* **Task A**
In the Postgres piece, swap "rows" for "records" and write out the passage starting with "Postgres' concepts, such" and going on through "on their own.".
* **Task B**
List every factor that the Postgres piece says should be evaluated before opting for a complex system design.

* **Extract provided**
------------------------------------

I'm not sure of how much Postgres can handle, but its long history and widespread use across the industry gave me more confidence. At the time of writing, we had seen a x15 growth in data streams and volume, and Postgres combined with TimescaleDB still stored and computed our analytics reliably.

4. Postgres' concepts are easy to explain

As the only engineer at the startup, I had to communicate many infrastructure decisions to non-technical stakeholders. In our case, the data infrastructure was tightly coupled to the core business model. Thus, the first to notice that devices were behaving incorrectly were often business people, such as the CEO or CFO, not engineers. As such, my job as an engineer was also to build the data pipeline and storage that are visible and inspectable to non-engineers.

Postgres' concepts, such as rows and tables, are intuitive and easy to understand. Even if they asked me why we needed IDs and why we split into small tables instead of merging, the concepts of primary and foreign keys were relatively straightforward to explain. To make the data accessible, I connected PostgreSQL directly to an open-source analytics tool called Metabase. This allowed stakeholders to view the data in a familiar, spreadsheet-like interface, explore it visually, and even run simple computations on their own.

PostgreSQL with TimescaleDB turned out to be an excellent yet simple choice for my use case. It allowed me to move fast without sacrificing correctness, while building a stable system that non-engineers could understand and use.

"Old-school" tools don't necessarily mean outdated or irrelevant. In fact, in the modern data landscape, I believe it's even more important to evaluate real needs, current scale, trade-offs, and risks before opting for a complex system design to get things "right" early on.

------------------------------------

(Page-level text extractions)

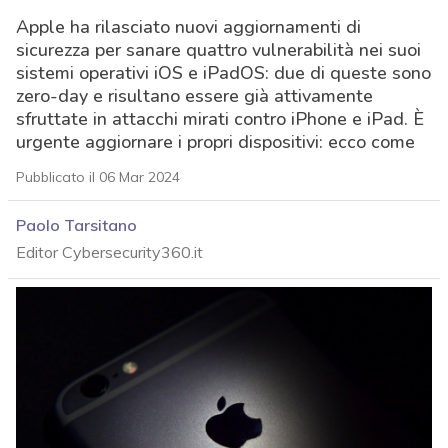
Apple ha rilasciato nuovi aggiornamenti di
sicurezza per sanare quattro vulnerabilità nei suoi
sistemi operativi iOS e iPadOS: due di queste sono
zero-day e risultano essere già attivamente
sfruttate in attacchi mirati contro iPhone e iPad. È
urgente aggiornare i propri dispositivi: ecco come
Pubblicato il 06 Mar 2024
Paolo Tarsitano
Editor Cybersecurity360.it
acy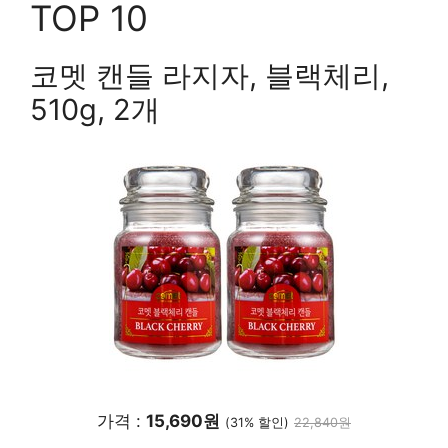
TOP 10
코멧 캔들 라지자, 블랙체리,
510g, 2개
가격 :
15,690원
(31% 할인)
22,840원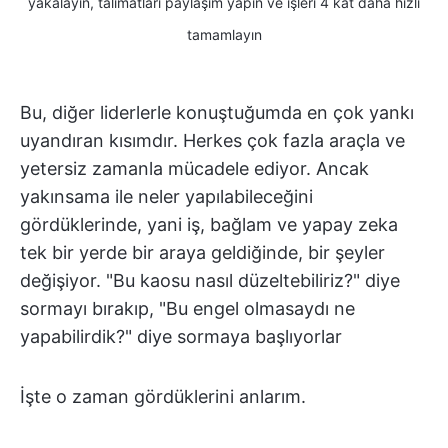
yakalayın, talimatları paylaşım yapın ve işleri 4 kat daha hızlı
tamamlayın
Bu, diğer liderlerle konuştuğumda en çok yankı
uyandıran kısımdır. Herkes çok fazla araçla ve
yetersiz zamanla mücadele ediyor. Ancak
yakınsama ile neler yapılabileceğini
gördüklerinde, yani iş, bağlam ve yapay zeka
tek bir yerde bir araya geldiğinde, bir şeyler
değişiyor. "Bu kaosu nasıl düzeltebiliriz?" diye
sormayı bırakıp, "Bu engel olmasaydı ne
yapabilirdik?" diye sormaya başlıyorlar
İşte o zaman gördüklerini anlarım.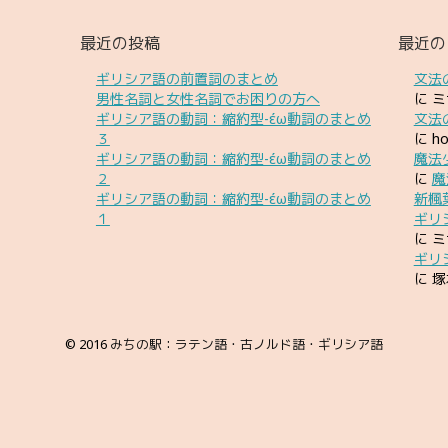
最近の投稿
最近の
ギリシア語の前置詞のまとめ
文法
男性名詞と女性名詞でお困りの方へ
に
ミ
ギリシア語の動詞：縮約型-έω動詞のまとめ
文法
３
に
h
ギリシア語の動詞：縮約型-έω動詞のまとめ
魔法
２
に
魔
ギリシア語の動詞：縮約型-έω動詞のまとめ
新楓
１
ギリ
に
ミ
ギリ
に
塚
© 2016
みちの駅：ラテン語・古ノルド語・ギリシア語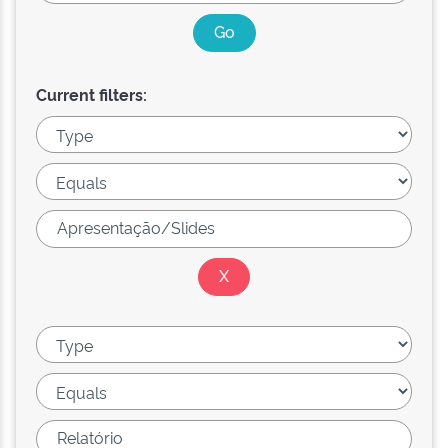
Current filters: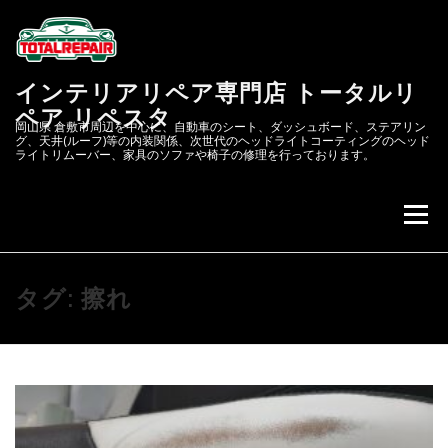
コ
ン
テ
ン
インテリアリペア専門店 トータルリ
ツ
へ
ペア リペスタ
岡山県 倉敷市周辺を中心に、自動車のシート、ダッシュボード、ステアリン
ス
グ、天井(ルーフ)等の内装関係、次世代のヘッドライトコーティングのヘッド
キ
ライトリムーバー、家具のソファや椅子の修理を行っております。
ッ
プ
メニュー
会社概要
次世代のヘッドライトコーティング&リペア
タグ:
擦れ
リペスタBLOG
スクラッチリペア
レザーリペアのカーリペア.JP
自動車内装修理.COM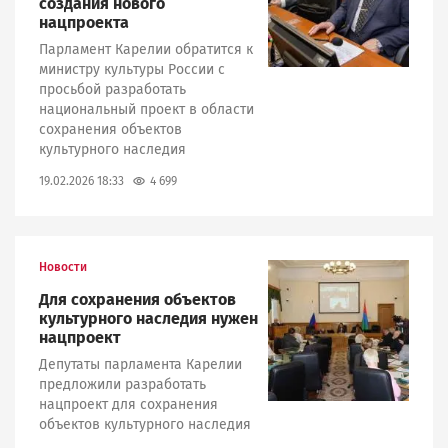
создания нового
нацпроекта
Парламент Карелии обратится к
министру культуры России с
просьбой разработать
национальный проект в области
сохранения объектов
культурного наследия
4 699
19.02.2026 18:33
Новости
Image
Для сохранения объектов
культурного наследия нужен
нацпроект
Депутаты парламента Карелии
предложили разработать
нацпроект для сохранения
объектов культурного наследия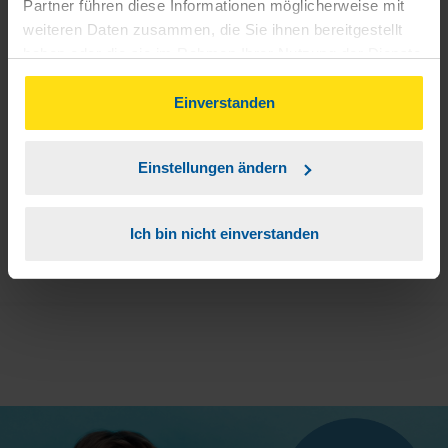
Partner führen diese Informationen möglicherweise mit
weiteren Daten zusammen, die Sie ihnen bereitgestellt
Sie bekommen eine E-Mail mit Ihren Zugangsdaten
2
haben oder die sie im Rahmen Ihrer Nutzung der Dienste
und einem Aktivierungslink.
gesammelt haben. Indem Sie auf Einverstanden klicken,
können Sie der Verwendung von Cookies, gemäß
Einverstanden
3
Sie erhalten von mir Ihr Einmal-Passwort.
unserer
➔ Datenschutzrichtlinie
zustimmen.
Einstellungen ändern
Aktivierungslink anklicken, Einmalpasswort
4
eingeben und los geht's.
Ich bin nicht einverstanden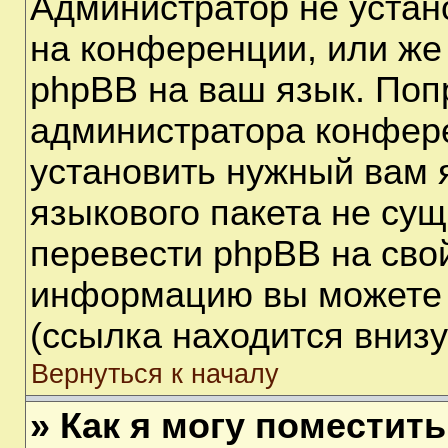
Администратор не устан
на конференции, или же
phpBB на ваш язык. Поп
администратора конфере
установить нужный вам я
языкового пакета не сущ
перевести phpBB на сво
информацию вы можете 
(ссылка находится вниз
Вернуться к началу
» Как я могу поместит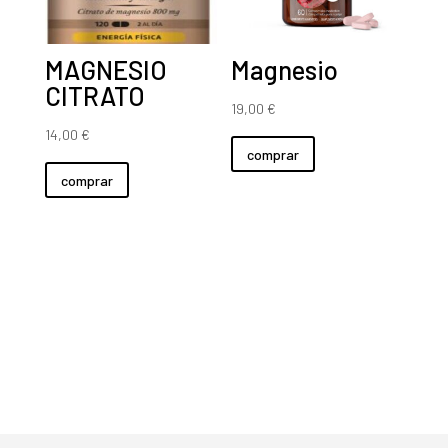
MAGNESIO
Magnesio
CITRATO
19,00
€
14,00
€
comprar
comprar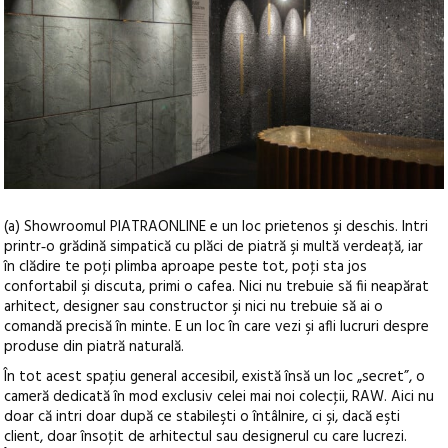
(a) Showroomul PIATRAONLINE e un loc prietenos şi deschis. Intri
printr‑o grădină simpatică cu plăci de piatră şi multă verdeaţă, iar
în clădire te poţi plimba aproape peste tot, poţi sta jos
confortabil şi discuta, primi o cafea.
Nici nu trebuie să fii neapărat
arhitect, designer sau constructor şi nici nu trebuie să ai o
comandă precisă în minte. E un loc în care vezi şi afli lucruri despre
produse din piatră naturală.
În tot acest spaţiu general accesibil, există însă un loc „secret”, o
cameră dedicată în mod exclusiv celei mai noi colecţii, RAW. Aici nu
doar că intri doar după ce stabileşti o întâlnire, ci şi, dacă eşti
client, doar însoţit de arhitectul sau designerul cu care lucrezi.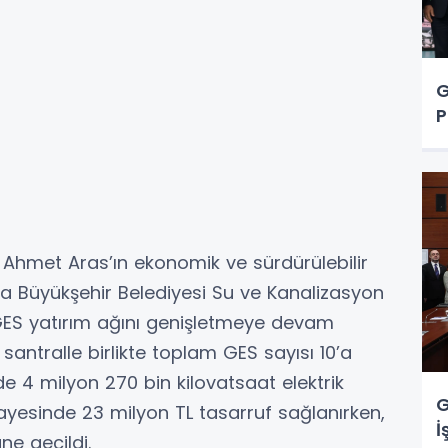
G
P
 Ahmet Aras’ın ekonomik ve sürdürülebilir
a Büyükşehir Belediyesi Su ve Kanalizasyon
GES yatırım ağını genişletmeye devam
santralle birlikte toplam GES sayısı 10’a
 4 milyon 270 bin kilovatsaat elektrik
G
 sayesinde 23 milyon TL tasarruf sağlanırken,
İ
ne geçildi.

------------------------------------

* **Exercise answer A**
Postgres' concepts, such as records and tables, are intuitive and easy to understand. Even if they asked me why we needed IDs and why we split into small tables instead of merging, the concepts of primary and foreign keys were relatively straightforward to explain. To make the data accessible, I connected PostgreSQL directly to an open-source analytics tool called Metabase. This allowed stakeholders to view the data in a familiar, spreadsheet-like interface, explore it visually, and even run simple computations on their own.

* **Exercise answer B**
- Real needs
- Current scale
- Trade-offs
- Risks